But both photogrammetrist James I. Ebert, an expert in photo analysis, digital mapping technologies and image processing, and Les Kaufman, a professor of biology at the Boston University Marine Program, disagree.
“The methods used to construct, rotate, scale and superimpose outlines of known plane parts upon objects seen in the video were effortful and clever. However, I did not find the demonstration convincing,” Kaufman wrote.
“All that I could make out unambiguously on the video, even after the powerful suggestions brought forward by the superimposed diagrams, were two pieces of rope of different gauge, a circular piece of wire, a few other pieces that could conceivably be man-made debris, and a very great deal of largely unconsolidated carbonate reef rock,” he added.

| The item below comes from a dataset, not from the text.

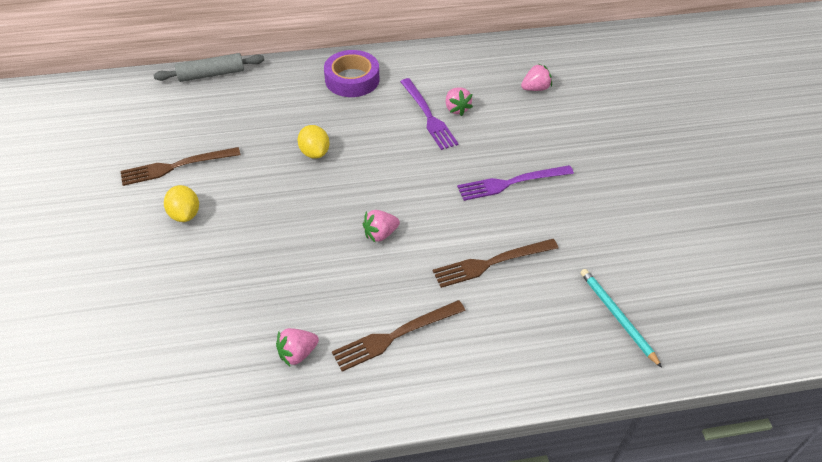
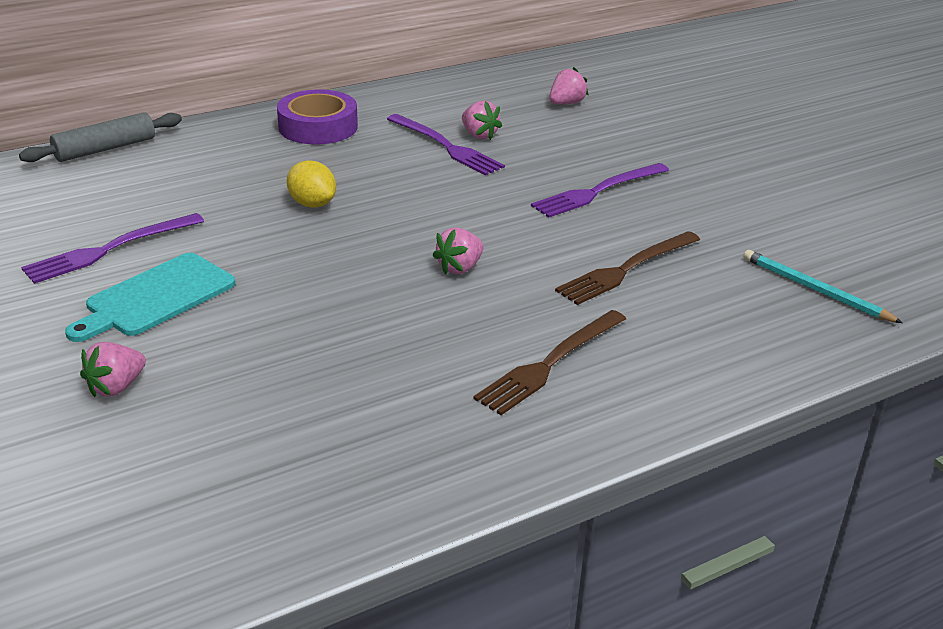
camera: 20 degrees left, 15 degrees down
(177, 166) = (110, 249): brown fork -> purple fork
(185, 214) = (156, 297): yellow lemon -> turquoise cutting board
(297, 353) = (424, 410): pink strawberry -> pink strawberry (116, 387)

Ebert noted that the two formations focused upon by Mellon’s experts in the video “are identical in color and texture to the surrounding coral and/or sediments, giving no visual hint of consisting of metal and rubber.”
“In addition, there is no way of determining scale in the video images, so they may be of virtually any size. For these reasons it is not appropriate, and even less is it conclusive in any way, to hypothesize that these are aircraft debris, rather than coral or rock formations,” Ebert wrote.
At a court hearing last September, U.S. District Judge Scott Skavdahl of Casper dismissed two of the four counts in the lawsuit, refuting allegations of racketeering and negligence.
Skavdahl has set trial for August on the remaining claims of fraud and misrepresentation.
“I think the lawsuit can definitely be resolved without going to trial if all parties are willing to recognize and appreciate the new information and perspectives revealed in the discovery process,” Richard Gillespie, executive director of TIGHAR, told Discovery News.
“Reason can prevail and we can move forward toward solving the Earhart mystery,” he added.
A new, one-month expedition to Nikumaroro is schedule to start on Sept. 15.